[[ Exercise input open ]]

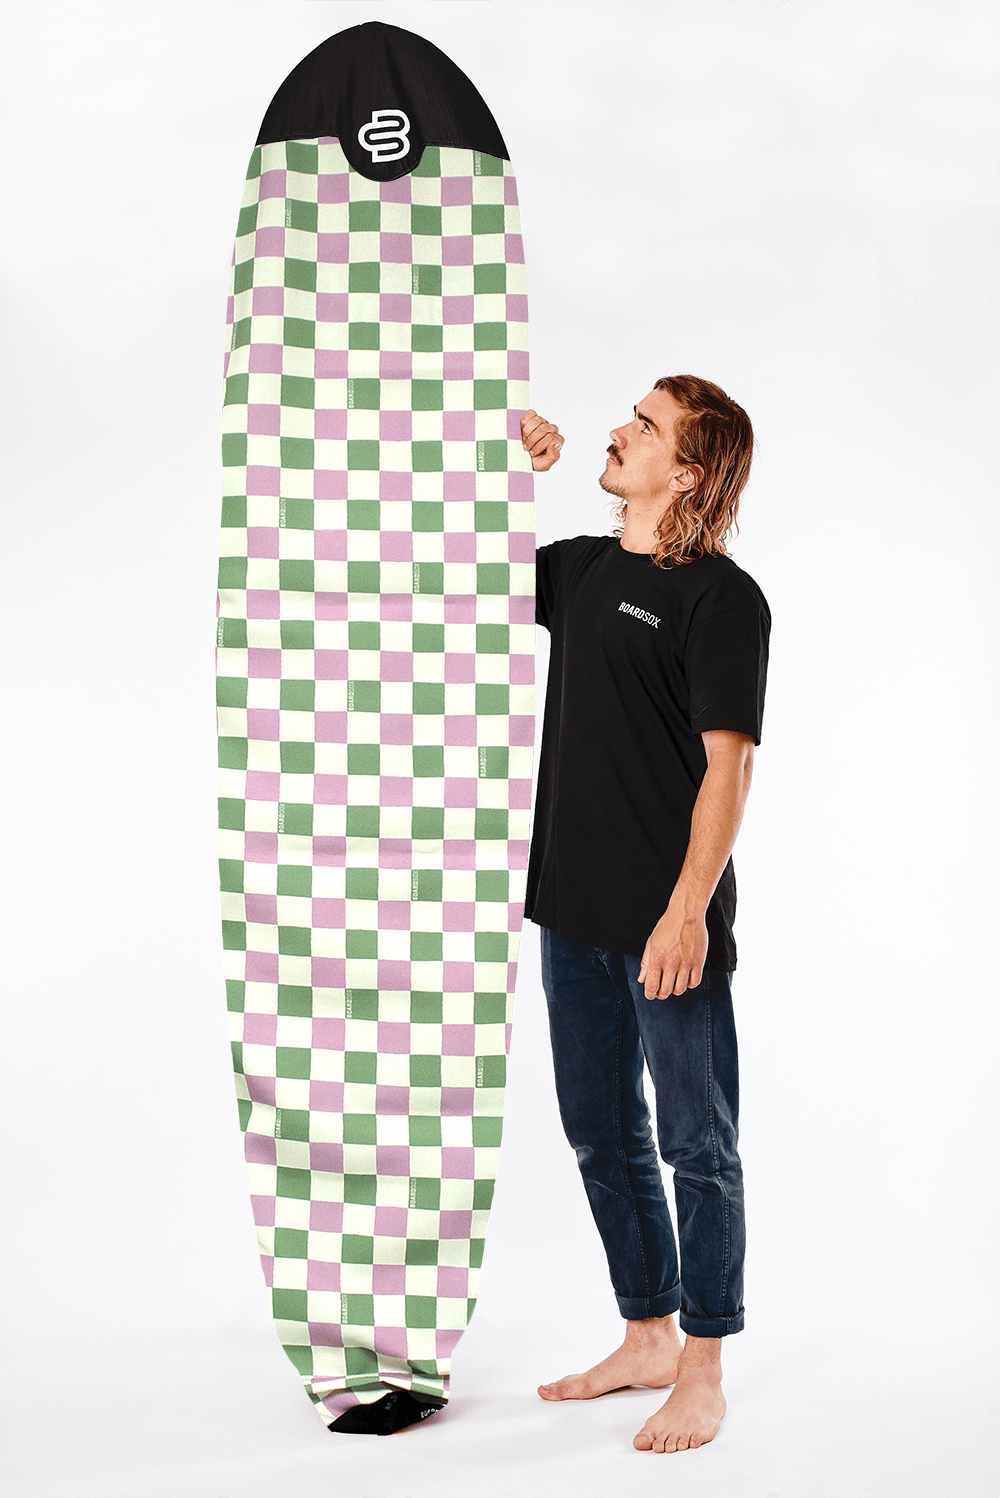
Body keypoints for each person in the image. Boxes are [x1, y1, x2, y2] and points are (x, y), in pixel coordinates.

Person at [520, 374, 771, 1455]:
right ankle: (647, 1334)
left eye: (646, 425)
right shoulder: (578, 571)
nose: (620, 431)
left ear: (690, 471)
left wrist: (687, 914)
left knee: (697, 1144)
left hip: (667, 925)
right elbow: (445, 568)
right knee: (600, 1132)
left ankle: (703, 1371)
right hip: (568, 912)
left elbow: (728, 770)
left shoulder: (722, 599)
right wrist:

[[ Exercise input closed ]]

Problem to solve: Transcribe the records above exactly, omitting every picture they contain.

Task response:
Body keypoints for each person in the image. Boxes are [x1, y1, x2, y2] and points are (x, y), in pixel coordinates.

Person at [520, 374, 771, 1455]:
right ankle: (647, 1334)
left eye: (646, 425)
right shoulder: (578, 571)
nose: (620, 431)
left ear: (690, 471)
left wrist: (687, 914)
left knee: (697, 1144)
left hip: (667, 925)
right elbow: (445, 568)
right knee: (600, 1132)
left ankle: (703, 1371)
right hip: (568, 912)
left elbow: (728, 770)
left shoulder: (722, 599)
right wrist:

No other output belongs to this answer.